TEXT UNDER STUDY:
The next shoe to drop in the dramatic revamp of Angeliki Frangou’s Navios Group of companies will be a $100m authorisation for the repurchase of shares, sources familiar with the company said on Wednesday.

The buyback plan, expected to be announced with Navios Partners’ earnings on Thursday, may give comfort to investors who have complained about the shipowner’s unwillingness to increase its shareholder distribution or dividend in proportion to its profits.

News of the initiative surfaced as sources close to the group extolled the virtues of Navios Partners’ $835m purchase of the 36 bulkers in the fleet of parent Navios Holdings, which was revealed on Wednesday after the close of trading in New York.

The all-cash deal vaults Navios Partners, already a gargantuan diversified shipowner, into the second-largest US-listed shipping company and third-largest bulker player, with 188 ships in addition to 22 newbuildings.

It also comes in advance of an $80m bond maturity that would have come due for Navios Holdings next month, but now will be repaid from the deal proceeds.

DATASET EXCERPTS:
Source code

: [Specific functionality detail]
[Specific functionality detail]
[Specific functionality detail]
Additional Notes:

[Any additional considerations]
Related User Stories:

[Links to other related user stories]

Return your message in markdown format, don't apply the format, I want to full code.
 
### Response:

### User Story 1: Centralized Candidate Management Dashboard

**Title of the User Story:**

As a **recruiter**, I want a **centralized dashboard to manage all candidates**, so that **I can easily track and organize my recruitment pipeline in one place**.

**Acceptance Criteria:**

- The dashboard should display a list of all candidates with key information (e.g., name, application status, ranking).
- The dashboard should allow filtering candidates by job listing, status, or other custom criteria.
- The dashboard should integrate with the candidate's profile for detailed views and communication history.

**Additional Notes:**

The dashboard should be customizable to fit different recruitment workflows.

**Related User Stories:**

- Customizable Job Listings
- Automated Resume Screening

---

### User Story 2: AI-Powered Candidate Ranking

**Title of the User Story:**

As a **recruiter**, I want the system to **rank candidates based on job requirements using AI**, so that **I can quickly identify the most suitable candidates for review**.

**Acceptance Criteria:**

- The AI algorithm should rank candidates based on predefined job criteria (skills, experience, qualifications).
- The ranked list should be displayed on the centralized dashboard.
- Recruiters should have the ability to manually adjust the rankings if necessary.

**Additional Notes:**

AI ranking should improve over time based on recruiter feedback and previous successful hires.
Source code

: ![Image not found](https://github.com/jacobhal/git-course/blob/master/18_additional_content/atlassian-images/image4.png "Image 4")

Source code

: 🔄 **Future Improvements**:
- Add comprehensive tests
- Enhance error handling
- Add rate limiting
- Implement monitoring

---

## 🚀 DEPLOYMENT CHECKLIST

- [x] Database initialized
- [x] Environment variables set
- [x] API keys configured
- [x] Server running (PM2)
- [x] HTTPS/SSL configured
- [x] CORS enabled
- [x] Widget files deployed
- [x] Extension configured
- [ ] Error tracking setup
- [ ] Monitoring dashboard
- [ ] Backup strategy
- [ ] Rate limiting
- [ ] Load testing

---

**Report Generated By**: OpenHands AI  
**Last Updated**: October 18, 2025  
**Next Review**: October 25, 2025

TASK INSTRUCTIONS:
According to the article on the Navios Group revamp, what price did Navios Partners pay for the 36 bulkers in the fleet of Navios Holdings? Rely only on the text, not on the records, for the following work.

SOLVED EXERCISE:
Navios Partners paid $835m for the 36 bulkers in an all-cash deal.